(Stored data entries)
<<<<

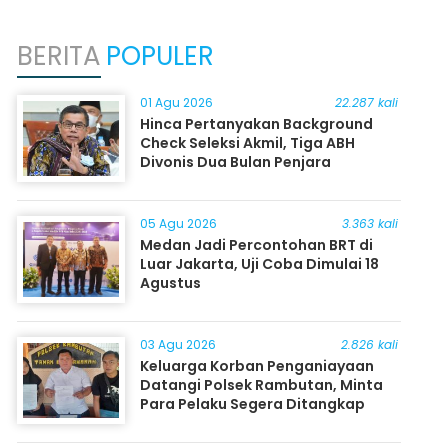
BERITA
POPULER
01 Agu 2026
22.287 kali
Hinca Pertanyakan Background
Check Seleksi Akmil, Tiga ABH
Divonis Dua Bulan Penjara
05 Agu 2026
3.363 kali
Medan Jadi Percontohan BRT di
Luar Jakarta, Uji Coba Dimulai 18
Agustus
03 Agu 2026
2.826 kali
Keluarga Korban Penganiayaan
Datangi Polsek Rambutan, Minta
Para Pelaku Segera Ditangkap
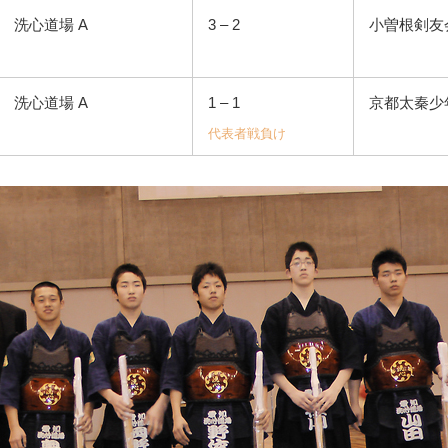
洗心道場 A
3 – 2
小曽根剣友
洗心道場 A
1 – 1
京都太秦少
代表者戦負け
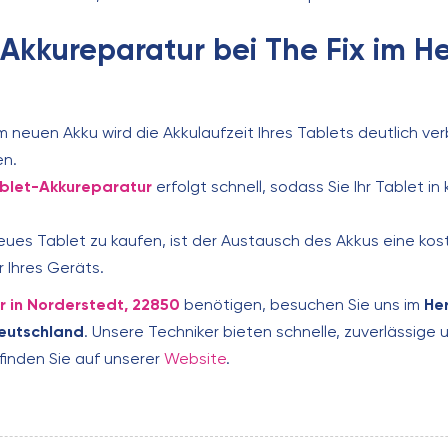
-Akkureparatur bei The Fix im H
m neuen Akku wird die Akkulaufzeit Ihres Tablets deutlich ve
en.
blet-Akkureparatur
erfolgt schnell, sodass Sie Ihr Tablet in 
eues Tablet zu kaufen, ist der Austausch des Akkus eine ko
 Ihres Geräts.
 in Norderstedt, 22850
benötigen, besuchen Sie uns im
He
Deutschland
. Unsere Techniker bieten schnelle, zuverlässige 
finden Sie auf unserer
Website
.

>>>>
<<<<

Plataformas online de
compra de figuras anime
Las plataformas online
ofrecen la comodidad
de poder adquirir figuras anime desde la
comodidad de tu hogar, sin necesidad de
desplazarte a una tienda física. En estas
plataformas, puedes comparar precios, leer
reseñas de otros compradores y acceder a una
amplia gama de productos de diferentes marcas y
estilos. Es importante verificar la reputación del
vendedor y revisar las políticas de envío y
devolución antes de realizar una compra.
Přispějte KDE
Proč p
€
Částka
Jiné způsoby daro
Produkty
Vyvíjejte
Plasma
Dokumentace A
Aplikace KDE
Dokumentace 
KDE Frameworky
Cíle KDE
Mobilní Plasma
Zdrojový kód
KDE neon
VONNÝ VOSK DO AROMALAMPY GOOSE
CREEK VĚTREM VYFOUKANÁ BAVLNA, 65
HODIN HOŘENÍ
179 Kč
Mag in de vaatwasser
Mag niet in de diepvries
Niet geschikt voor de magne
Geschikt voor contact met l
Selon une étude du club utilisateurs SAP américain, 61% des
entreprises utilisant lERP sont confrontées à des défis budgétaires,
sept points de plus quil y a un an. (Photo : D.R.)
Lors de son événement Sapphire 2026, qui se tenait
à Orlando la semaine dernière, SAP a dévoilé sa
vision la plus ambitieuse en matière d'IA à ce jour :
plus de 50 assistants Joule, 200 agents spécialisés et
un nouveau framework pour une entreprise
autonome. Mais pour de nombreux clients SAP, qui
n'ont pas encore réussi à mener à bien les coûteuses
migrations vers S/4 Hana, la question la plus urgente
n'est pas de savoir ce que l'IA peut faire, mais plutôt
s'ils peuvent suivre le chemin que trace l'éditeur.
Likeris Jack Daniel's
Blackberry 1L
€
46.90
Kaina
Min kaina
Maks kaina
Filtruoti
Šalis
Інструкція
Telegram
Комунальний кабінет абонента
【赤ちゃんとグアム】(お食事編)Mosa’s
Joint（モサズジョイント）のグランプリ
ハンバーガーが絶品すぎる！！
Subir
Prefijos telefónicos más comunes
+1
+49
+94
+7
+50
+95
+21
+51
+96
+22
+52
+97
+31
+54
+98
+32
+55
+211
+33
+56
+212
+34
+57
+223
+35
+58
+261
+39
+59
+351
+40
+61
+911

>>>>

▶ [Task details]
State only the count of lines above that hold the string "Akkureparatur".

▶ [Solution for this problem]
2